Pentagram’s Astrid Stavro tells Design Week that her aim was to distinguish OffLimits as “more than a cereal brand” by focusing on its “tongue in cheek, quirky and playful attitude” as well as its “rebellious spirit”. Stavro says she approached the project as a lifestyle branding brief, rather than specifically cereal.
The characters have been designed by Shepherd Fairey’s Studio Number One in Los Angeles. This was a collaborative effort with Stavro’s team based in London. Studio Number One “really brought the characters to life, down to the smallest details including the brilliant idea of the character mascots”, Stavro explains.
Pentagram then worked with the American studio on “refining” details like the colour palette, body movements, expressions of the eyes, right down to the types of shoes and haircuts. “Close-ups of elements such as the eyes, hands and shoes were used for different parts of the branding and packaging,” she adds.
The logomark is a simply designed “visual interpretation” of the brand’s name. Stavro explains how the team found a picture of a boy stretching his arms to get into a jar of cookies. “That’s when we had the idea of placing one of the letters – ‘f’ – slightly ‘off limits’, like the jar in the picture,” she says.
A singular point of view
The two characters are an attempt to illustrate the brand’s singular point of view. “The characters and their mascots have their own voices, personalities and points of view,” Stavro says.
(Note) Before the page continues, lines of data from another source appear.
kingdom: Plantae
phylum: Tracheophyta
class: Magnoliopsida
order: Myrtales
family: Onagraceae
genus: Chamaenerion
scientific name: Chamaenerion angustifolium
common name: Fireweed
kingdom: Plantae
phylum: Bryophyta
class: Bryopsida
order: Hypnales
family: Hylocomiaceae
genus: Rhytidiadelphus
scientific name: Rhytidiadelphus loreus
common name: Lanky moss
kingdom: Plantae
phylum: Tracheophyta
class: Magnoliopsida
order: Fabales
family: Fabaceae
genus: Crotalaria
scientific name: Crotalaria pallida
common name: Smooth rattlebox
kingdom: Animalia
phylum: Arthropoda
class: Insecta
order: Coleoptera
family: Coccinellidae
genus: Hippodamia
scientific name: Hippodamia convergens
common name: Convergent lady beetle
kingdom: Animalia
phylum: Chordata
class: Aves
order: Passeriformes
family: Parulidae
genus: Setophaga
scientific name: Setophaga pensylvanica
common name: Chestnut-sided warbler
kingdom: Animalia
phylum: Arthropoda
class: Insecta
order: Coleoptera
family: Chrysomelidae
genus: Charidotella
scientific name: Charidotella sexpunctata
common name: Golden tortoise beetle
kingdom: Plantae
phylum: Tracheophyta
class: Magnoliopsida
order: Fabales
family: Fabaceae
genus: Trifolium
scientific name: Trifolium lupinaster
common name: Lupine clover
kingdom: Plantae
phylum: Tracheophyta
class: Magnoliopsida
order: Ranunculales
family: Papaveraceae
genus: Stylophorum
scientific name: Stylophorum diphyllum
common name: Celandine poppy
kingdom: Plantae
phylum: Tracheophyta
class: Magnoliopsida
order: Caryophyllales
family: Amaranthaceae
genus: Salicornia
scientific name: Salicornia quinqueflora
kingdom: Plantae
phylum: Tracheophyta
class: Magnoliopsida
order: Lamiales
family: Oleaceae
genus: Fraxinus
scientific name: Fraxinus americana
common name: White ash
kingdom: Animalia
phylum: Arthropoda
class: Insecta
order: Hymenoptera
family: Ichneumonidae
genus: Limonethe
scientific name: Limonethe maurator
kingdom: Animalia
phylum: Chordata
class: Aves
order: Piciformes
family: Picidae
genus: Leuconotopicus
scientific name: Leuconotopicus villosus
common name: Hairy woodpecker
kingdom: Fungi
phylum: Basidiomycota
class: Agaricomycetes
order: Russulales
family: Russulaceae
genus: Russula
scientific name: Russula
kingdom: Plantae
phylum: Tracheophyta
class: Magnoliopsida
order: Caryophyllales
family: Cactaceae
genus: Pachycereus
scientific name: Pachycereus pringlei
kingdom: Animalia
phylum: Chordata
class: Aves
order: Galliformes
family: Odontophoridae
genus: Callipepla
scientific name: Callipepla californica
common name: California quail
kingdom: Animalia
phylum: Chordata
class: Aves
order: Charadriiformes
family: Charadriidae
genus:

They are reminiscent of Pirandello’s ‘Six Characters in Search of an Author’ or Flann O’Brien’s ‘At Swim-Two-Birds’, according to the designer.
From these off-beat reference points, a “bespoke and cohesive” world was built through the use of saturated colours, custom-made typeface, tone of voice and supporting illustration. “It was important to build a strong sense of community with the characters as well as the consumers,” Stavro adds. This universe will be added to as the brand develops and the ways in which the character interact with each other are a key part of the identity according to the studio.
An expansive visual universe has also been created, complete with animations. This is a further expansion of the brand’s “playful and tongue in cheek attitude” which Stavro hopes will “bring the brand to life beyond the brief”.
Proposed brand merchandise includes apparel such as caps and T-shirts, as well as home accessories like clocks and mugs.